§ **Exercise goal**
Exact copy, pictures excluded: please retype every record below.

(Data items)
--- START ---

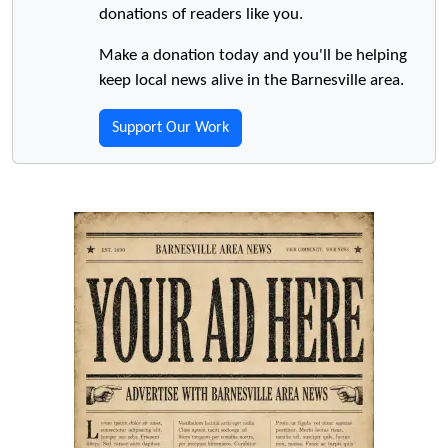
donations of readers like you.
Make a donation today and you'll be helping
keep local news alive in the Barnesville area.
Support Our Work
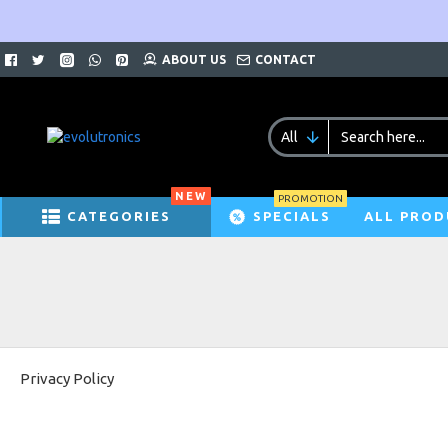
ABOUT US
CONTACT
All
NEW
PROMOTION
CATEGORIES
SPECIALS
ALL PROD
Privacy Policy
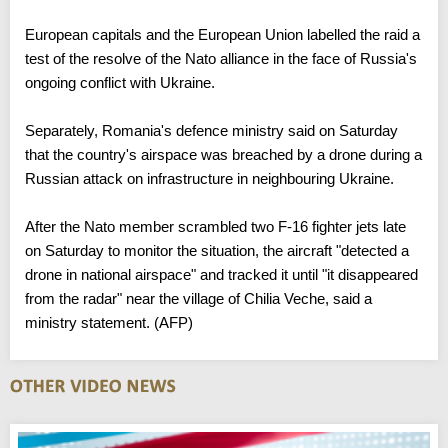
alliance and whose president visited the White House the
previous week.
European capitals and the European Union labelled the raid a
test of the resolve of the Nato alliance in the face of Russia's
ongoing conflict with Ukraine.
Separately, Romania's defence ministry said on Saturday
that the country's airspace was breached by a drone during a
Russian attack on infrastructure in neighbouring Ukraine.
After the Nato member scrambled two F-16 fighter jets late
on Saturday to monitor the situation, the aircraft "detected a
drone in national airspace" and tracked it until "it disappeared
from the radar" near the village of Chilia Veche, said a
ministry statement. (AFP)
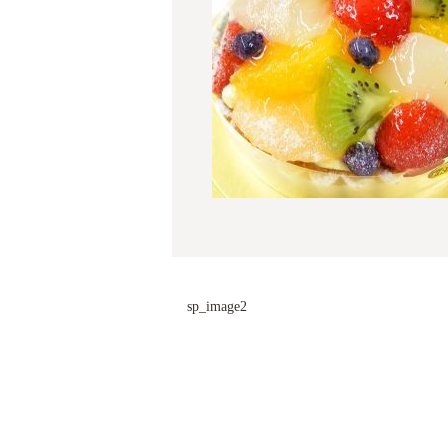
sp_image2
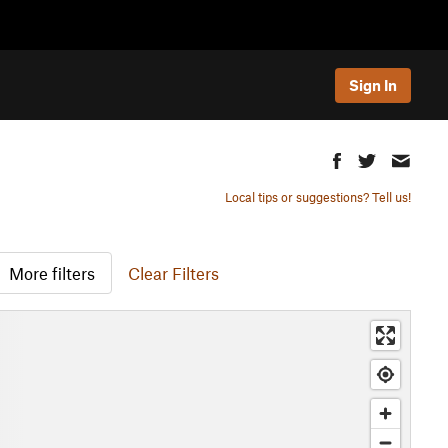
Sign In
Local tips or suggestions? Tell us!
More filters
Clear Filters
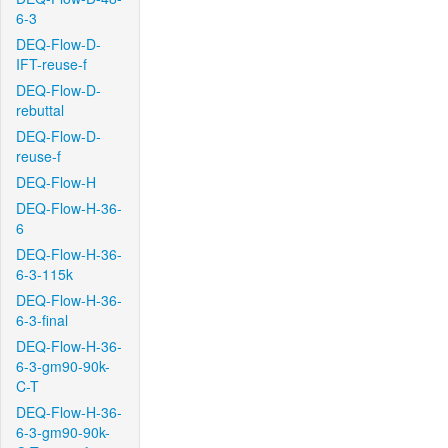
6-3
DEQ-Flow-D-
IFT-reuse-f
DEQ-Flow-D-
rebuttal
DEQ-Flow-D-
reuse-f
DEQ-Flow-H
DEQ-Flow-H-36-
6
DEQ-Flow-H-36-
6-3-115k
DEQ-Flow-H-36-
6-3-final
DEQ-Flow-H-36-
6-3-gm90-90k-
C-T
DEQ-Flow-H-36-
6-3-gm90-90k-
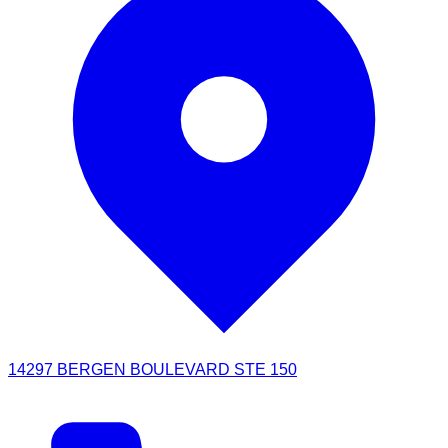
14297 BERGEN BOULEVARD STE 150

--- END ---

§ **Task response**
donations of readers like you.
Make a donation today and you'll be helping
keep local news alive in the Barnesville area.
Support Our Work
ABOUT US
CONTACT
All
NEW
PROMOTION
CATEGORIES
SPECIALS
ALL PROD
Privacy Policy
alliance and whose president visited the White House the
previous week.
European capitals and the European Union labelled the raid a
test of the resolve of the Nato alliance in the face of Russia's
ongoing conflict with Ukraine.
Separately, Romania's defence ministry said on Saturday
that the country's airspace was breached by a drone during a
Russian attack on infrastructure in neighbouring Ukraine.
After the Nato member scrambled two F-16 fighter jets late
on Saturday to monitor the situation, the aircraft "detected a
drone in national airspace" and tracked it until "it disappeared
from the radar" near the village of Chilia Veche, said a
ministry statement. (AFP)
sp_image2
Sign In
Local tips or suggestions? Tell us!
More filters
Clear Filters
6-3
DEQ-Flow-D-
IFT-reuse-f
DEQ-Flow-D-
rebuttal
DEQ-Flow-D-
reuse-f
DEQ-Flow-H
DEQ-Flow-H-36-
6
DEQ-Flow-H-36-
6-3-115k
DEQ-Flow-H-36-
6-3-final
DEQ-Flow-H-36-
6-3-gm90-90k-
C-T
DEQ-Flow-H-36-
6-3-gm90-90k-
14297 BERGEN BOULEVARD STE 150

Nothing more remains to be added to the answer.